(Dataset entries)
^^^^
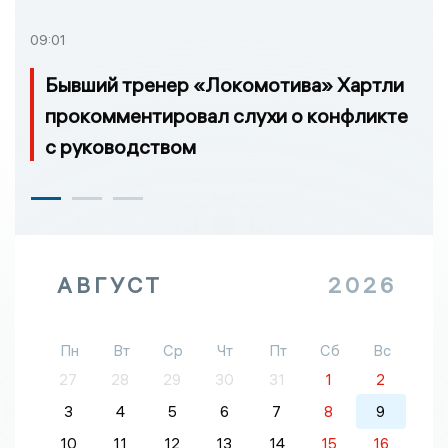
09:01
Бывший тренер «Локомотива» Хартли
прокомментировал слухи о конфликте
с руководством
АВГУСТ
2026
Пн
Вт
Ср
Чт
Пт
Сб
Вс
27
28
29
30
31
1
2
3
4
5
6
7
8
9
10
11
12
13
14
15
16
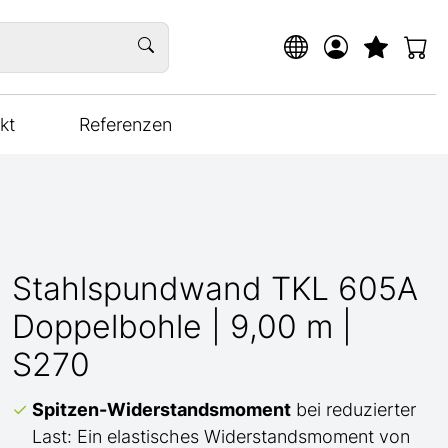
kt
Referenzen
Stahlspundwand TKL 605A
Doppelbohle | 9,00 m |
S270
Spitzen-Widerstandsmoment
bei reduzierter
Last: Ein elastisches Widerstandsmoment von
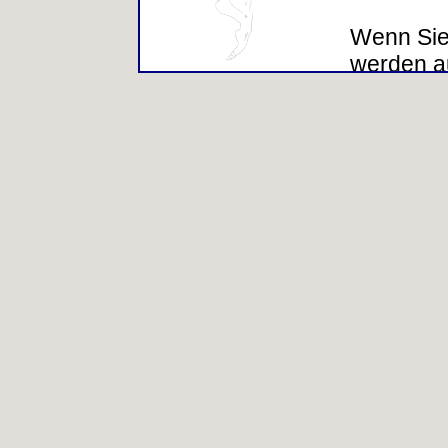
Wenn Sie
werden a
allgemein
(Server-L
Webbrows
Betriebs
Internet 
Hierbei h
Informati
Ihre Pers
sind tech
angeforde
auszulief
Internet
Informati
statistis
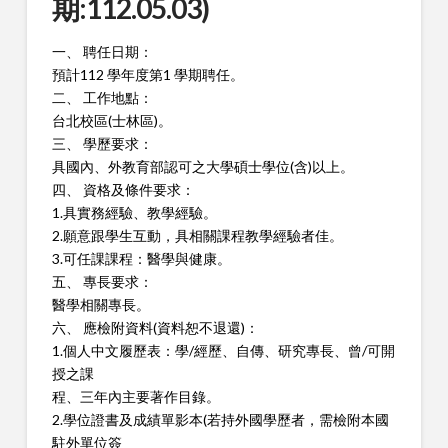
期:112.05.03)
一、 聘任日期：
預計112 學年度第1 學期聘任。
二、 工作地點：
台北校區(士林區)。
三、 學歷要求：
具國內、外教育部認可之大學碩士學位(含)以上。
四、 資格及條件要求：
1.具實務經驗、教學經驗。
2.願意跟學生互動，具相關課程教學經驗者佳。
3.可任課課程：醫學與健康。
五、 專長要求：
醫學相關專長。
六、 應檢附資料(資料恕不退還)：
1.個人中文履歷表：學/經歷、自傳、研究專長、曾/可開
授之課
程、三年內主要著作目錄。
2.學位證書及成績單影本(若持外國學歷者，需檢附本國
駐外單位簽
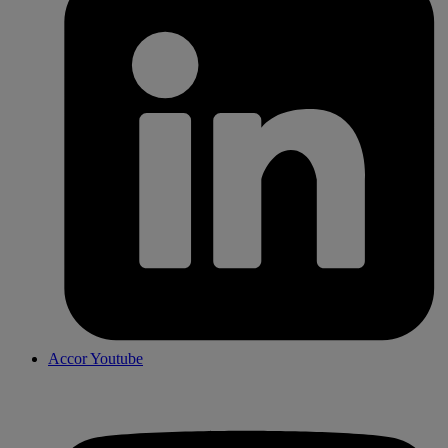
Accor Youtube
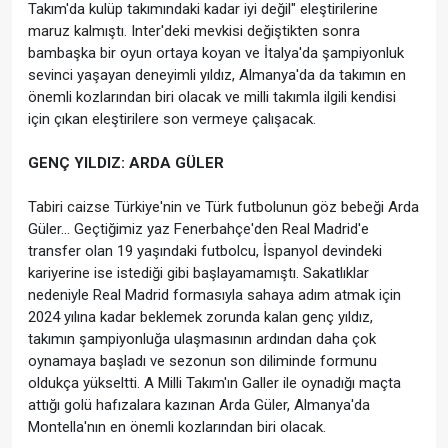
Takım'da kulüp takımındaki kadar iyi değil" eleştirilerine
maruz kalmıştı. Inter'deki mevkisi değiştikten sonra
bambaşka bir oyun ortaya koyan ve İtalya'da şampiyonluk
sevinci yaşayan deneyimli yıldız, Almanya'da da takımın en
önemli kozlarından biri olacak ve milli takımla ilgili kendisi
için çıkan eleştirilere son vermeye çalışacak.
GENÇ YILDIZ: ARDA GÜLER
Tabiri caizse Türkiye'nin ve Türk futbolunun göz bebeği Arda
Güler... Geçtiğimiz yaz Fenerbahçe'den Real Madrid'e
transfer olan 19 yaşındaki futbolcu, İspanyol devindeki
kariyerine ise istediği gibi başlayamamıştı. Sakatlıklar
nedeniyle Real Madrid formasıyla sahaya adım atmak için
2024 yılına kadar beklemek zorunda kalan genç yıldız,
takımın şampiyonluğa ulaşmasının ardından daha çok
oynamaya başladı ve sezonun son diliminde formunu
oldukça yükseltti. A Milli Takım'ın Galler ile oynadığı maçta
attığı golü hafızalara kazınan Arda Güler, Almanya'da
Montella'nın en önemli kozlarından biri olacak.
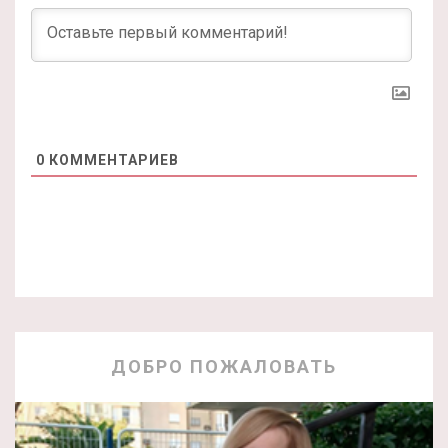
0
КОММЕНТАРИЕВ
ДОБРО ПОЖАЛОВАТЬ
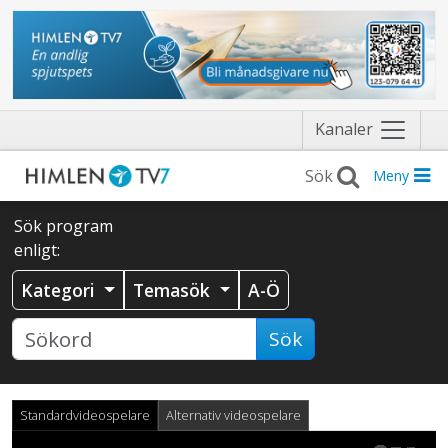
Näytä
Kanaler
valikko
Meny
Sök program
enligt:
Kategori
Temasök
A-Ö
Sök
Standardvideospelare
Alternativ videospelare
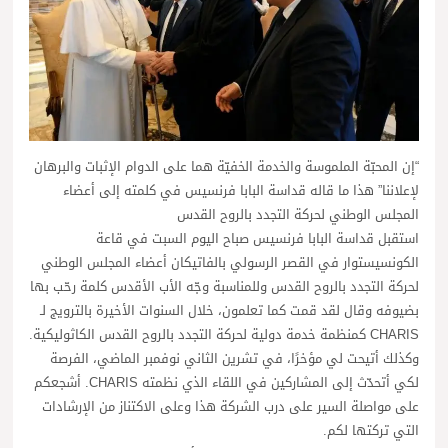
“إن المحبّة الملموسة والخدمة الخفيّة هما على الدوام الإثبات والبرهان
لإعلاننا” هذا ما قاله قداسة البابا فرنسيس في كلمته إلى أعضاء
المجلس الوطني لحركة التجدد بالروح القدس
استقبل قداسة البابا فرنسيس صباح اليوم السبت في قاعة
الكونسيستوار في القصر الرسولي بالفاتيكان أعضاء المجلس الوطني
لحركة التجدد بالروح القدس وللمناسبة وجّه الأب الأقدس كلمة رحّب بها
بضيوفه وقال لقد قمت كما تعلمون، خلال السنوات الأخيرة بالترويج لـ
CHARIS كمنظمة خدمة دولية لحركة التجدد بالروح القدس الكاثوليكية.
وكذلك أتيحت لي مؤخرًا، في تشرين الثاني نوفمبر الماضي، الفرصة
لكي أتحدّث إلى المشاركين في اللقاء الذي نظمته CHARIS. أشجعكم
على مواصلة السير على درب الشركة هذا وعلى الاكتناز من الإرشادات
التي تركتها لكم.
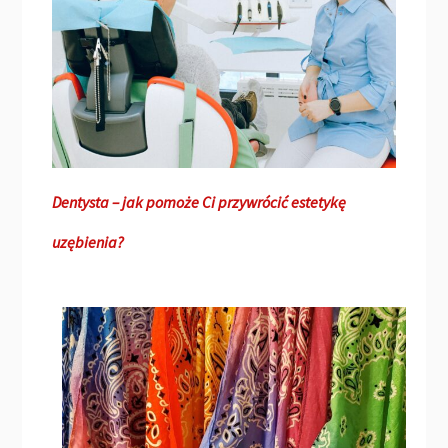
Dentysta – jak pomoże Ci przywrócić estetykę
uzębienia?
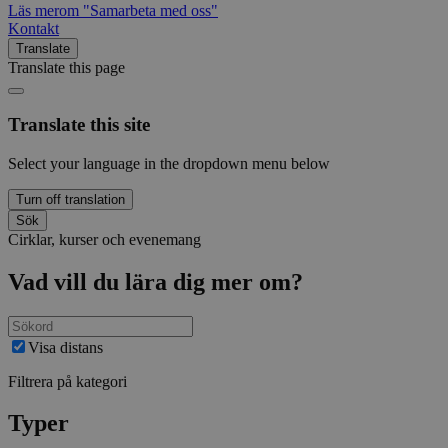
Läs mer
om "Samarbeta med oss"
Kontakt
Translate
Translate this page
Translate this site
Select your language in the dropdown menu below
Turn off translation
Sök
Cirklar, kurser och evenemang
Vad vill du lära dig mer om?
Visa distans
Filtrera på kategori
Typer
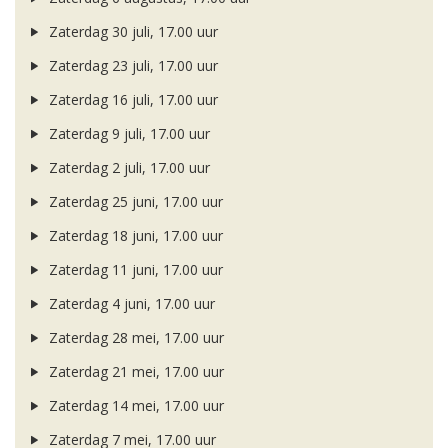
Zaterdag 30 juli, 17.00 uur
Zaterdag 23 juli, 17.00 uur
Zaterdag 16 juli, 17.00 uur
Zaterdag 9 juli, 17.00 uur
Zaterdag 2 juli, 17.00 uur
Zaterdag 25 juni, 17.00 uur
Zaterdag 18 juni, 17.00 uur
Zaterdag 11 juni, 17.00 uur
Zaterdag 4 juni, 17.00 uur
Zaterdag 28 mei, 17.00 uur
Zaterdag 21 mei, 17.00 uur
Zaterdag 14 mei, 17.00 uur
Zaterdag 7 mei, 17.00 uur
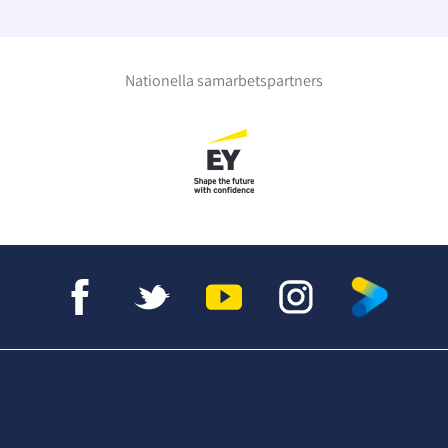
Nationella samarbetspartners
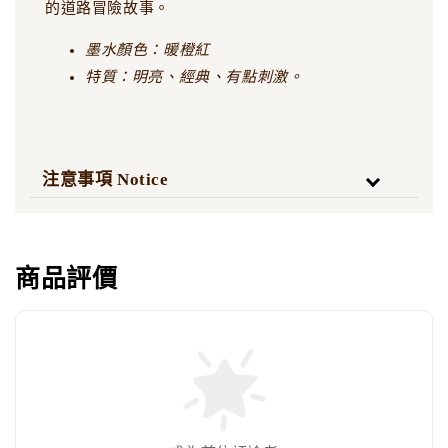
的道路冒險故事。
墨水顏色：暖橙紅
特質：明亮、經典、有點刺激。
注意事項 Notice
商品評價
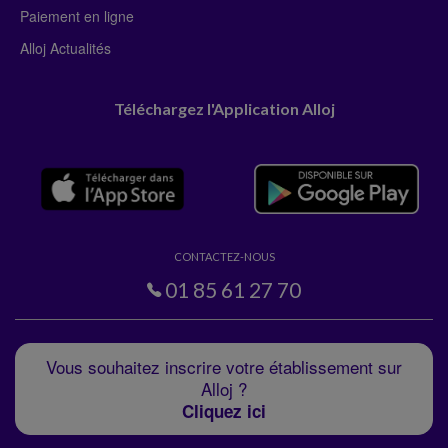
Paiement en ligne
Alloj Actualités
Téléchargez l'Application Alloj
CONTACTEZ-NOUS
01 85 61 27 70
Vous souhaitez inscrire votre établissement sur
Alloj ?
Cliquez ici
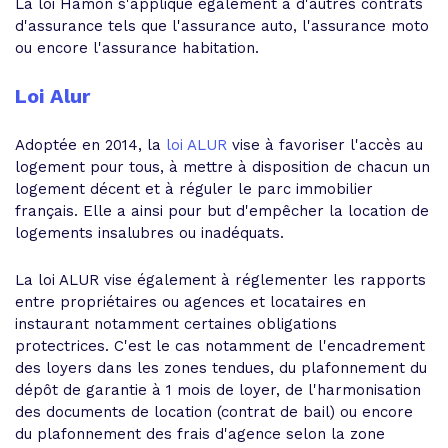
La loi Hamon s'applique également à d'autres contrats
d'assurance tels que l'assurance auto, l'assurance moto
ou encore l'assurance habitation.
Loi Alur
Adoptée en 2014, la
loi ALUR
vise à favoriser l'accès au
logement pour tous, à mettre à disposition de chacun un
logement décent et à réguler le parc immobilier
français. Elle a ainsi pour but d'empêcher la location de
logements insalubres ou inadéquats.
La loi ALUR vise également à réglementer les rapports
entre propriétaires ou agences et locataires en
instaurant notamment certaines obligations
protectrices. C'est le cas notamment de l'encadrement
des loyers dans les zones tendues, du plafonnement du
dépôt de garantie à 1 mois de loyer, de l'harmonisation
des documents de location (contrat de bail) ou encore
du plafonnement des frais d'agence selon la zone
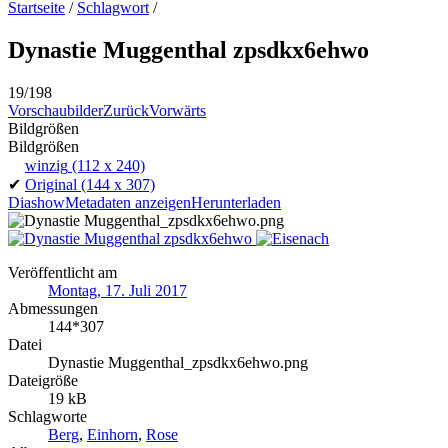
Startseite
/
Schlagwort
/
Dynastie Muggenthal zpsdkx6ehwo
19/198
Vorschaubilder
Zurück
Vorwärts
Bildgrößen
Bildgrößen
winzig
(112 x 240)
✔
Original
(144 x 307)
Diashow
Metadaten anzeigen
Herunterladen
Veröffentlicht am
Montag, 17. Juli 2017
Abmessungen
144*307
Datei
Dynastie Muggenthal_zpsdkx6ehwo.png
Dateigröße
19 kB
Schlagworte
Berg
,
Einhorn
,
Rose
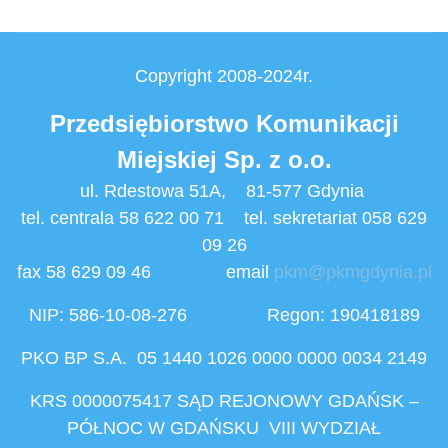
Copyright 2008-2024r.
Przedsiębiorstwo Komunikacji
Miejskiej Sp. z o.o.
ul. Rdestowa 51A, 81-577 Gdynia
tel. centrala 58 622 00 71 tel. sekretariat 058 629
09 26
fax 58 629 09 46 email
pkm@pkmgdynia.pl
NIP: 586-10-08-276 Regon: 190418189
PKO BP S.A. 05 1440 1026 0000 0000 0034 2149
KRS 0000075417 SĄD REJONOWY GDAŃSK –
PÓŁNOC W GDAŃSKU VIII WYDZIAŁ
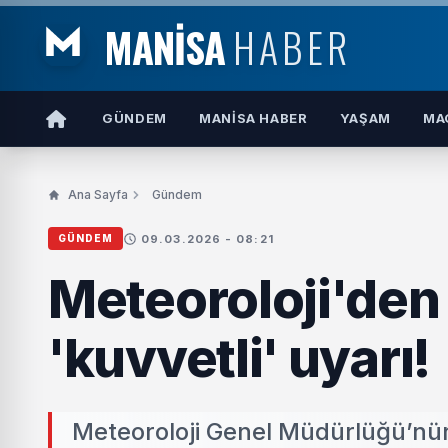
MANİSA
HABER
GÜNDEM
MANISA HABER
YAŞAM
MA
Ana Sayfa
Gündem
09.03.2026 - 08:21
GÜNDEM
Meteoroloji'den 
'kuvvetli' uyarı!
Meteoroloji Genel Müdürlüğü’nün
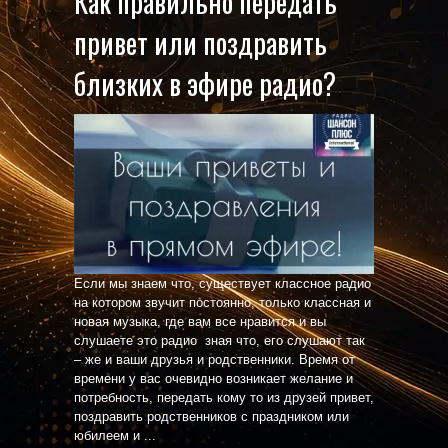
Как правильно передать
привет или поздравить
близких в эфире радио?
Если мы знаем что, существует классное радио
на котором звучит постоянно, только классная и
новая музыка, где вам все нравится и вы
слушаете это радио зная что, его слушают так
– же и ваши друзья и родственники. Время от
времени у вас очевидно возникает желание и
потребность, передать кому то из друзей привет,
поздравить родственников с праздником или
юбилеем и ...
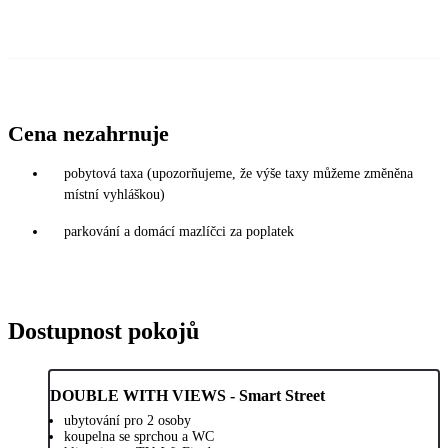
Cena nezahrnuje
pobytová taxa (upozorňujeme, že výše taxy můžeme změněna
místní vyhláškou)
parkování a domácí mazlíčci za poplatek
Dostupnost pokojů
DOUBLE WITH VIEWS - Smart Street
ubytování pro 2 osoby
koupelna se sprchou a WC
^^^^
> _The problem_
Convert all the text in the material above into a JSON list of strings, with one string per line and no blank lines. Leave the pictures out.

> _Solution_
[
  "09:01",
  "Бывший тренер «Локомотива» Хартли",
  "прокомментировал слухи о конфликте",
  "с руководством",
  "АВГУСТ",
  "2026",
  "Пн",
  "Вт",
  "Ср",
  "Чт",
  "Пт",
  "Сб",
  "Вс",
  "27",
  "28",
  "29",
  "30",
  "31",
  "1",
  "2",
  "3",
  "4",
  "5",
  "6",
  "7",
  "8",
  "9",
  "10",
  "11",
  "12",
  "13",
  "14",
  "15",
  "16",
  "kt",
  "Referenzen",
  "Stahlspundwand TKL 605A",
  "Doppelbohle | 9,00 m |",
  "S270",
  "Spitzen-Widerstandsmoment",
  "bei reduzierter",
  "Last: Ein elastisches Widerstandsmoment von",
  "Wenn Sie",
  "werden a",
  "allgemein",
  "(Server-L",
  "Webbrows",
  "Betriebs",
  "Internet ",
  "Hierbei h",
  "Informati",
  "Ihre Pers",
  "sind tech",
  "angeforde",
  "auszulief",
  "Internet",
  "Informati",
  "statistis",
  "期:112.05.03)",
  "一、 聘任日期：",
  "預計112 學年度第1 學期聘任。",
  "二、 工作地點：",
  "台北校區(士林區)。",
  "三、 學歷要求：",
  "具國內、外教育部認可之大學碩士學位(含)以上。",
  "四、 資格及條件要求：",
  "1.具實務經驗、教學經驗。",
  "2.願意跟學生互動，具相關課程教學經驗者佳。",
  "3.可任課課程：醫學與健康。",
  "五、 專長要求：",
  "醫學相關專長。",
  "六、 應檢附資料(資料恕不退還)：",
  "1.個人中文履歷表：學/經歷、自傳、研究專長、曾/可開",
  "授之課",
  "程、三年內主要著作目錄。",
  "2.學位證書及成績單影本(若持外國學歷者，需檢附本國",
  "駐外單位簽",
  "Accor Youtube",
  "Takım'da kulüp takımındaki kadar iyi değil\" eleştirilerine",
  "maruz kalmıştı. Inter'deki mevkisi değiştikten sonra",
  "bambaşka bir oyun ortaya koyan ve İtalya'da şampiyonluk",
  "sevinci yaşayan deneyimli yıldız, Almanya'da da takımın en",
  "önemli kozlarından biri olacak ve milli takımla ilgili kendisi",
  "için çıkan eleştirilere son vermeye çalışacak.",
  "GENÇ YILDIZ: ARDA GÜLER",
  "Tabiri caizse Türkiye'nin ve Türk futbolunun göz bebeği Arda",
  "Güler... Geçtiğimiz yaz Fenerbahçe'den Real Madrid'e",
  "transfer olan 19 yaşındaki futbolcu, İspanyol devindeki",
  "kariyerine ise istediği gibi başlayamamıştı. Sakatlıklar",
  "nedeniyle Real Madrid formasıyla sahaya adım atmak için",
  "2024 yılına kadar beklemek zorunda kalan genç yıldız,",
  "takımın şampiyonluğa ulaşmasının ardından daha çok",
  "oynamaya başladı ve sezonun son diliminde formunu",
  "oldukça yükseltti. A Milli Takım'ın Galler ile oynadığı maçta",
  "attığı golü hafızalara kazınan Arda Güler, Almanya'da",
  "Montella'nın en önemli kozlarından biri olacak.",
  "0",
  "КОММЕНТАРИЕВ",
  "ДОБРО ПОЖАЛОВАТЬ",
  "Näytä",
  "Kanaler",
  "valikko",
  "Meny",
  "Sök program",
  "enligt:",
  "Kategori",
  "Temasök",
  "A-Ö",
  "Sök",
  "Standardvideospelare",
  "Alternativ videospelare",
  "“إن المحبّة الملموسة والخدمة الخفيّة هما على الدوام الإثبات والبرهان",
  "لإعلاننا” هذا ما قاله قداسة البابا فرنسيس في كلمته إلى أعضاء",
  "المجلس الوطني لحركة التجدد بالروح القدس",
  "استقبل قداسة البابا فرنسيس صباح اليوم السبت في قاعة",
  "الكونسيستوار في القصر الرسولي بالفاتيكان أعضاء المجلس الوطني",
  "لحركة التجدد بالروح القدس وللمناسبة وجّه الأب الأقدس كلمة رحّب بها",
  "بضيوفه وقال لقد قمت كما تعلمون، خلال السنوات الأخيرة بالترويج لـ",
  "CHARIS كمنظمة خدمة دولية لحركة التجدد بالروح القدس الكاثوليكية.",
  "وكذلك أتيحت لي مؤخرًا، في تشرين الثاني نوفمبر الماضي، الفرصة",
  "لكي أتحدّث إلى المشاركين في اللقاء الذي نظمته CHARIS. أشجعكم",
  "على مواصلة السير على درب الشركة هذا وعلى الاكتناز من الإرشادات",
  "التي تركتها لكم.",
  "Dentysta – jak pomoże Ci przywrócić estetykę",
  "uzębienia?",
  "Läs mer",
  "om \"Samarbeta med oss\"",
  "Kontakt",
  "Translate",
  "Translate this page",
  "Translate this site",
  "Select your language in the dropdown menu below",
  "Turn off translation",
  "Sök",
  "Cirklar, kurser och evenemang",
  "Vad vill du lära dig mer om?",
  "Visa distans",
  "Filtrera på kategori",
  "Typer",
  "Zaterdag 30 juli, 17.00 uur",
  "Zaterdag 23 juli, 17.00 uur",
  "Zaterdag 16 juli, 17.00 uur",
  "Zaterdag 9 juli, 17.00 uur",
  "Zaterdag 2 juli, 17.00 uur",
  "Zaterdag 25 juni, 17.00 uur",
  "Zaterdag 18 juni, 17.00 uur",
  "Zaterdag 11 juni, 17.00 uur",
  "Zaterdag 4 juni, 17.00 uur",
  "Zaterdag 28 mei, 17.00 uur",
  "Zaterdag 21 mei, 17.00 uur",
  "Zaterdag 14 mei, 17.00 uur",
  "Zaterdag 7 mei, 17.00 uur",
  "Nationella samarbetspartners",
  "的道路冒險故事。",
  "墨水顏色：暖橙紅",
  "特質：明亮、經典、有點刺激。",
  "注意事項 Notice",
  "商品評價",
  "Paiement en ligne",
  "Alloj Actualités",
  "Téléchargez l'Application Alloj",
  "CONTACTEZ-NOUS",
  "01 85 61 27 70",
  "Vous souhaitez inscrire votre établissement sur",
  "Alloj ?",
  "Cliquez ici",
  "La loi Hamon s'applique également à d'autres contrats",
  "d'assurance tels que l'assurance auto, l'assurance moto",
  "ou encore l'assurance habitation.",
  "Loi Alur",
  "Adoptée en 2014, la",
  "loi ALUR",
  "vise à favoriser l'accès au",
  "logement pour tous, à mettre à disposition de chacun un",
  "logement décent et à réguler le parc immobilier",
  "français. Elle a ainsi pour but d'empêcher la location de",
  "logements insalubres ou inadéquats.",
  "La loi ALUR vise également à réglementer les rapports",
  "entre propriétaires ou agences et locataires en",
  "instaurant notamment certaines obligations",
  "protectrices. C'est le cas notamment de l'encadrement",
  "des loyers dans les zones tendues, du plafonnement du",
  "dépôt de garantie à 1 mois de loyer, de l'harmonisation",
  "des documents de location (contrat de bail) ou encore",
  "du plafonnement des frais d'agence selon la zone",
  "Startseite",
  "/",
  "Schlagwort",
  "/",
  "Dynastie Muggenthal zpsdkx6ehwo",
  "19/198",
  "Vorschaubilder",
  "Zurück",
  "Vorwärts",
  "Bildgrößen",
  "Bildgrößen",
  "winzig",
  "(112 x 240)",
  "✔",
  "Original",
  "(144 x 307)",
  "Diashow",
  "Metadaten anzeigen",
  "Herunterladen",
  "Veröffentlicht am",
  "Montag, 17. Juli 2017",
  "Abmessungen",
  "144*307",
  "Datei",
  "Dynastie Muggenthal_zpsdkx6ehwo.png",
  "Dateigröße",
  "19 kB",
  "Schlagworte",
  "Berg",
  ",",
  "Einhorn",
  ",",
  "Rose",
  "Copyright 2008-2024r.",
  "Przedsiębiorstwo Komunikacji",
  "Miejskiej Sp. z o.o.",
  "ul. Rdestowa 51A, 81-577 Gdynia",
  "tel. centrala 58 622 00 71 tel. sekretariat 058 629",
  "09 26",
  "fax 58 629 09 46 email",
  "pkm@pkmgdynia.pl",
  "NIP: 586-10-08-276 Regon: 190418189",
  "PKO BP S.A. 05 1440 1026 0000 0000 0034 2149",
  "KRS 0000075417 SĄD REJONOWY GDAŃSK –",
  "PÓŁNOC W GDAŃSKU VIII WYDZIAŁ",
  "MANİSA",
  "HABER",
  "GÜNDEM",
  "MANISA HABER",
  "YAŞAM",
  "MA",
  "Ana Sayfa",
  "Gündem",
  "09.03.2026 - 08:21",
  "GÜNDEM",
  "Meteoroloji'den ",
  "'kuvvetli' uyarı!",
  "Meteoroloji Genel Müdürlüğü’nün",
  "Как правильно передать",
  "привет или поздравить",
  "близких в эфире радио?",
  "Если мы знаем что, существует классное радио",
  "на котором звучит постоянно, только классная и",
  "новая музыка, где вам все нравится и вы",
  "слушаете это радио зная что, его слушают так",
  "– же и ваши друзья и родственники. Время от",
  "времени у вас очевидно возникает желание и",
  "потребность, передать кому то из друзей привет,",
  "поздравить родственников с праздником или",
  "юбилеем и ...",
  "Cena nezahrnuje",
  "pobytová taxa (upozorňujeme, že výše taxy můžeme změněna",
  "místní vyhláškou)",
  "parkování a domácí mazlíčci za poplatek",
  "Dostupnost pokojů",
  "DOUBLE WITH VIEWS - Smart Street",
  "ubytování pro 2 osoby",
  "koupelna se sprchou a WC"
]